We also encourage you to read the book, even reread it to understand the insidious nature of these crimes.

So now listen to David Grann explain the missing panel which motivated him to write the book on the oral history website and podcast VoicesOfOklahoma.com.

Chapter 02 - Missing Panel

John Erling (JE): Hello, David!

David Gann (DG): Hello!

JE: This is John Erling. I want you to know that I have Killers of the Flower Moon and your new book, The Wager, sitting on my desk as we now speak.

DG: Oh, thank you very much for picking them up.

JE: I must say, I wish all history books could be written in your style, but I guess that wouldn’t be possible.

DG: Well, that’s nice of you to say. It’s probably why I write so few books. They take so long.

JE: Yeah (Chuckling). Osage Chief Standing Bear, when I interviewed him, was very complimentary of your diligent research and writing ability. He could not emphasize that enough, so I’m sure that you visited with him many times yourself.

DG: Well, yes. And, to be honest, that’s the highest praise I could receive. And I… In telling this really important part of American history, which was something the Osage were obviously very familiar with, but people like me and outside of the Osage Nation — even in much of Oklahoma, I discovered — were really unaware of it.

And, you know, it was recording these stories and hearing these stories from members of the Osage Nation, like the Chief, and so many Osage elders in the community would share with me their stories and their trust that I could write the book at all. So I am so indebted to them and the book is rooted in that research and those experiences and spending time in the Osage Nation with so many of the members of the community there.

JE: How does this story of these murders and oil and greed in Osage County — also known as the Reign of Terror — come to your attention, and then what motivated you to write about it?

DG: Somebody had mentioned the case and the story, and I did not know that much about all the ins and outs about it. And I decided to make a trip out to the Osage Nation because I was interested. I couldn’t find a lot written about it. And, at that time, I wasn’t thinking of writing a book. I was wondering if maybe it would be an article. I went out. I actually went out on my own dime. I flew from New York and I visited, you know, into Pawhuska and then the first thing I do is I visit the Osage Nation Museum.

[Chart interpretation exercises]
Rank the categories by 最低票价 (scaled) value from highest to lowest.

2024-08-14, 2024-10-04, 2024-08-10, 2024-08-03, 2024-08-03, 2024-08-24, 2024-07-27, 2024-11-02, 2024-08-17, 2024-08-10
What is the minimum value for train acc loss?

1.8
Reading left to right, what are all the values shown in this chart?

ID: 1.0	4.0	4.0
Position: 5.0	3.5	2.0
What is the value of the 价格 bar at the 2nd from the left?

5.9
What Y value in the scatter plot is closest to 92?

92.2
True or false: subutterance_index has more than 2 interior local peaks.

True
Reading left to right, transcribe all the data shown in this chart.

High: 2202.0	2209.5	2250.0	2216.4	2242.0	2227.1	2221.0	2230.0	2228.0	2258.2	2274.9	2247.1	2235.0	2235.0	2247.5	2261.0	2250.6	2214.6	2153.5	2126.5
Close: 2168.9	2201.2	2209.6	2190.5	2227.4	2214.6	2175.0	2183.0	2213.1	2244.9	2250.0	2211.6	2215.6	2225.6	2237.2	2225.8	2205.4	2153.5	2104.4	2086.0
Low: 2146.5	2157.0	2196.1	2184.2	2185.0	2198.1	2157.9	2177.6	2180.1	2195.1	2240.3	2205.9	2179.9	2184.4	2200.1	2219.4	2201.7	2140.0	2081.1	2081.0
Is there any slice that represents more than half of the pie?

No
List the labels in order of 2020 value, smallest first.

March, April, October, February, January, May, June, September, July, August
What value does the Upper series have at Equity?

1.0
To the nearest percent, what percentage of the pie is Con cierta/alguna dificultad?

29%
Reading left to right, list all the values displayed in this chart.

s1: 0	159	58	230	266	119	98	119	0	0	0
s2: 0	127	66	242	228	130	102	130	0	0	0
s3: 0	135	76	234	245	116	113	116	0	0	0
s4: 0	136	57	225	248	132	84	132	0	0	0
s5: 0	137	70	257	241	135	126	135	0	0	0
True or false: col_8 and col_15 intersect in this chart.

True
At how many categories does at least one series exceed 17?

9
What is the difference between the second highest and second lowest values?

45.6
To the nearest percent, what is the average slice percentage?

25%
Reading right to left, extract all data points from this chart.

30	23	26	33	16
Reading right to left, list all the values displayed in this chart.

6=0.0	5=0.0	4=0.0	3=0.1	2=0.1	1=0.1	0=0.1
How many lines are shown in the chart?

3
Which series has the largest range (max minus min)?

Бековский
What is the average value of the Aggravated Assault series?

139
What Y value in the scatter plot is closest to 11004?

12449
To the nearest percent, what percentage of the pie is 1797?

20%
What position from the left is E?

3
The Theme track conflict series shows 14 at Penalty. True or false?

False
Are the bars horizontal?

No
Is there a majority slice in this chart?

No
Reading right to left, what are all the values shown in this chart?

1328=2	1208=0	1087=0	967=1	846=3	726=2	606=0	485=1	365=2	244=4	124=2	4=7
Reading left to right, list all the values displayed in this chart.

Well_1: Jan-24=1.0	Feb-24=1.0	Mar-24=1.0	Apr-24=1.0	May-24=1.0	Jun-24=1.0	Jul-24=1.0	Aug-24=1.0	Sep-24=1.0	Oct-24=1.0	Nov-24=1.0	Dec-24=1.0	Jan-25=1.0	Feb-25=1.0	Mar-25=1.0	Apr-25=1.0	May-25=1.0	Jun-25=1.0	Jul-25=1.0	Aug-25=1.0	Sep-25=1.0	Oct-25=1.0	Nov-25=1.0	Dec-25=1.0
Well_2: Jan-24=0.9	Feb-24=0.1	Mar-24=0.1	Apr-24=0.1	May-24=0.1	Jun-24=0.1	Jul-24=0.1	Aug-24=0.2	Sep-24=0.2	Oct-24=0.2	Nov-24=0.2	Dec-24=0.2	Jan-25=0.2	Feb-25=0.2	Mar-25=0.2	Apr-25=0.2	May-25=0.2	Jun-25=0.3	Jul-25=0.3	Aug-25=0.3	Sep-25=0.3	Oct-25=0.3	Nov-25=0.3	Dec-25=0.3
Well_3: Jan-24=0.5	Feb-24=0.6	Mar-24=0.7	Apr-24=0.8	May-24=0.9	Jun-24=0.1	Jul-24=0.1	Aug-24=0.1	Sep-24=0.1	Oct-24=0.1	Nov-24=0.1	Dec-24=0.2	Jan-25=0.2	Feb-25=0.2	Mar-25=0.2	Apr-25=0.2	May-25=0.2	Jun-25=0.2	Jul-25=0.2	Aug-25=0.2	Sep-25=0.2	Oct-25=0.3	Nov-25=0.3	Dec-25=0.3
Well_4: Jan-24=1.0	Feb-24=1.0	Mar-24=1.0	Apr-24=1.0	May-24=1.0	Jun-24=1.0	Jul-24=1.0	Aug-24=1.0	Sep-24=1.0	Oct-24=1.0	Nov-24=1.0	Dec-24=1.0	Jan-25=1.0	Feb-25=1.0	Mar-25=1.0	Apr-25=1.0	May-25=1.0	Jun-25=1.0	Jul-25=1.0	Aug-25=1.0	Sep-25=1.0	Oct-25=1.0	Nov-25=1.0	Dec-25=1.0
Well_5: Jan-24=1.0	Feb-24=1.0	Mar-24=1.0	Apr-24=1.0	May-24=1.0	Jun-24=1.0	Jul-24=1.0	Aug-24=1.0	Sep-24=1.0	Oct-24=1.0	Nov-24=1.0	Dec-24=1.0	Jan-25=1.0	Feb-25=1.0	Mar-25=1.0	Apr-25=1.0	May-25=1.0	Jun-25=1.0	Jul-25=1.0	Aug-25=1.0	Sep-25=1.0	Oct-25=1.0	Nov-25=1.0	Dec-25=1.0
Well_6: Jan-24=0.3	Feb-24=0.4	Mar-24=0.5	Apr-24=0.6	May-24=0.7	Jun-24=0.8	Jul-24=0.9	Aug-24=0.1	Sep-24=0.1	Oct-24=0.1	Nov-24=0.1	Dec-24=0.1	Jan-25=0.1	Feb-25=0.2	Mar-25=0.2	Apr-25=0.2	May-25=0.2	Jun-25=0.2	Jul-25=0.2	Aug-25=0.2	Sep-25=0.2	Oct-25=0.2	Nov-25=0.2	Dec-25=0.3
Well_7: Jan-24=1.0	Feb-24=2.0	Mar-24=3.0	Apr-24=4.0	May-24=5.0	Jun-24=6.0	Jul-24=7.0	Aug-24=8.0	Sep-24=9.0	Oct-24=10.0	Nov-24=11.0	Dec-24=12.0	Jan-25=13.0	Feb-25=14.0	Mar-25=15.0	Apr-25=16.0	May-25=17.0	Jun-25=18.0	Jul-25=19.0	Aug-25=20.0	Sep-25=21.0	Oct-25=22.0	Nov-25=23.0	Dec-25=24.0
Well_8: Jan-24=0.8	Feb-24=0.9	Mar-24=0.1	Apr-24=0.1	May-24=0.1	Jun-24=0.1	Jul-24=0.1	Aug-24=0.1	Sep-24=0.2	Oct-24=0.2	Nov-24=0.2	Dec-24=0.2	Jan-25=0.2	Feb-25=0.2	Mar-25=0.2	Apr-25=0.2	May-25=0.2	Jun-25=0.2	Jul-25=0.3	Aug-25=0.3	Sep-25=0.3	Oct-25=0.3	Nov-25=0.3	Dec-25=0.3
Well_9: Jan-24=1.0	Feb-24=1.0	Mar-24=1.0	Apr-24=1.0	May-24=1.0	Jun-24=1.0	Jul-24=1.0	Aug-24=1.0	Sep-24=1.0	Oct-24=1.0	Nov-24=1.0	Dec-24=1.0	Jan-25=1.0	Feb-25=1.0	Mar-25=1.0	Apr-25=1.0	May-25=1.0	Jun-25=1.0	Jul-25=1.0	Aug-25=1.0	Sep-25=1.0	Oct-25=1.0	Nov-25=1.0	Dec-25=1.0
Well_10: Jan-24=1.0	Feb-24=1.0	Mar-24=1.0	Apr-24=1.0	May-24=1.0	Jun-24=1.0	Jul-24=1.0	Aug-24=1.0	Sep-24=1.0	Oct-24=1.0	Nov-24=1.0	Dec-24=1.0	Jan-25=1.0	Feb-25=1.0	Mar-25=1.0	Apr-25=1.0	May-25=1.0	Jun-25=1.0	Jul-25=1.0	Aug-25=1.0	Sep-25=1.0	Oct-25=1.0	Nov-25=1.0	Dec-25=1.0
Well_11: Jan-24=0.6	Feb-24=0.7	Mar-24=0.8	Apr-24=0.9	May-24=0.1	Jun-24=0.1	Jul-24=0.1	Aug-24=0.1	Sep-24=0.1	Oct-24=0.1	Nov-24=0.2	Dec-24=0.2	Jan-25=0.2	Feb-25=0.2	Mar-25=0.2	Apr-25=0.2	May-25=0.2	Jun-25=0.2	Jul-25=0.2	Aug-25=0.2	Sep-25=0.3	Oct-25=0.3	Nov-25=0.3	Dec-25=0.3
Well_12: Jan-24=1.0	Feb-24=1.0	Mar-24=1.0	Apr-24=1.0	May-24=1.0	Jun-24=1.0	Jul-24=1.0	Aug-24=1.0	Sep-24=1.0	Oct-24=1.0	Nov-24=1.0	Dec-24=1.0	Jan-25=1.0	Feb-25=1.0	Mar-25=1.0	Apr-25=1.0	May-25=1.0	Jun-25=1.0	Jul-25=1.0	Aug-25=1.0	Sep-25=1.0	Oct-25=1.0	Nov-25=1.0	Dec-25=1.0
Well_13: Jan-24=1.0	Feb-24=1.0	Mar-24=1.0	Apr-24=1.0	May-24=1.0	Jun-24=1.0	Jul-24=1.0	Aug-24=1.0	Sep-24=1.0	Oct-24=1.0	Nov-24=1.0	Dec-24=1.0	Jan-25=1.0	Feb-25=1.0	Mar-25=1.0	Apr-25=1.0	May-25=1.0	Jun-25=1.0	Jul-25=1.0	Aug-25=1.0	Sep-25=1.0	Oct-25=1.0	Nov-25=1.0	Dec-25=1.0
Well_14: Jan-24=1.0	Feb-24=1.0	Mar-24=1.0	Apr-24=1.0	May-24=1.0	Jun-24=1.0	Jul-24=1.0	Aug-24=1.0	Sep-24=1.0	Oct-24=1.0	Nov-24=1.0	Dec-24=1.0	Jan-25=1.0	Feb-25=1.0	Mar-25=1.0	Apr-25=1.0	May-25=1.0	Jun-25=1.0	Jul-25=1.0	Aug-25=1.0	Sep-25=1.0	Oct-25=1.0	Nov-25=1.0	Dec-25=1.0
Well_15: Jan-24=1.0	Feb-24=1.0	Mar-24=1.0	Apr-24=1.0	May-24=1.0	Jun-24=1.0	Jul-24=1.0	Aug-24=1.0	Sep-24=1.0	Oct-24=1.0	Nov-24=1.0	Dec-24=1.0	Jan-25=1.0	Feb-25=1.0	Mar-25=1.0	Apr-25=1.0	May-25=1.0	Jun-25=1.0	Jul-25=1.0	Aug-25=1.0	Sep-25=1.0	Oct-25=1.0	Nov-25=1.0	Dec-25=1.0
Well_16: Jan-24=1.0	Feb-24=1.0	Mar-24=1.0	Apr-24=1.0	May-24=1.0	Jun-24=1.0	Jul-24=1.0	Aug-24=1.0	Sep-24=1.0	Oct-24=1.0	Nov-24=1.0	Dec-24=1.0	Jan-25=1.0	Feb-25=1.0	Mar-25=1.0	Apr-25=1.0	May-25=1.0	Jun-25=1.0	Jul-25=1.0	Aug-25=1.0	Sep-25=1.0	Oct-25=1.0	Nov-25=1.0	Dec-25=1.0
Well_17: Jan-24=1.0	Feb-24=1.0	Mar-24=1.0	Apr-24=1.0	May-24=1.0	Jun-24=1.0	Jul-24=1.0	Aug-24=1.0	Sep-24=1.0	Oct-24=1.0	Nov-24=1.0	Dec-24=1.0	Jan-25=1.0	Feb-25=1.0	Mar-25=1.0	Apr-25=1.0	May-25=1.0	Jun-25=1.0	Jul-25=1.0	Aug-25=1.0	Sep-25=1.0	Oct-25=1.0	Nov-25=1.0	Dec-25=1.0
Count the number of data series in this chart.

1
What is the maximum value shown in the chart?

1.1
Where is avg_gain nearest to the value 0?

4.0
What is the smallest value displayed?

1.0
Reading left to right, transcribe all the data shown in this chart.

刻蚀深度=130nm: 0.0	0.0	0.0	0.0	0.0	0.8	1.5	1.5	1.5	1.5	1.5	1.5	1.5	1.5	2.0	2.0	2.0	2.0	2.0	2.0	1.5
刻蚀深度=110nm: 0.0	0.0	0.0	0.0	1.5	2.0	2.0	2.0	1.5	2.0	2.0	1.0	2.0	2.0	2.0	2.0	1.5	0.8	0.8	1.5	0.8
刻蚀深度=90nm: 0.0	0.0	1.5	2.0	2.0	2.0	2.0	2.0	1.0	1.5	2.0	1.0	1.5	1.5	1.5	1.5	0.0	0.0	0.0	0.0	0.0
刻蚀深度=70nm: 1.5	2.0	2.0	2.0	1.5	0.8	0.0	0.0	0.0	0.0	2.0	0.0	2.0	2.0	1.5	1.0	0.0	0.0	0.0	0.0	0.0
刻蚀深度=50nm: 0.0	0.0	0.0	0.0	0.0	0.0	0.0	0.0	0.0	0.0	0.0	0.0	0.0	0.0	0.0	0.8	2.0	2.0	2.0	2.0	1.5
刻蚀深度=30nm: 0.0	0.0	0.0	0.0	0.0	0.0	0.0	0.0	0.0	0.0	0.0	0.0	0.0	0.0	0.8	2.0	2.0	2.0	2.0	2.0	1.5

**TASK REQUIREMENTS**.
(a) Which named places does David Grann mention in his last answer in the interview excerpt?
(b) Can you copy the part of the interview excerpt that opens with the words containing "David Gann (DG): Hello!" and closes with "wouldn’t be possible."?

**RESPONSES PER TASK**.
(a) Osage Nation, New York, Pawhuska, Osage Nation Museum

(b)
David Gann (DG): Hello!

JE: This is John Erling. I want you to know that I have Killers of the Flower Moon and your new book, The Wager, sitting on my desk as we now speak.

DG: Oh, thank you very much for picking them up.

JE: I must say, I wish all history books could be written in your style, but I guess that wouldn’t be possible.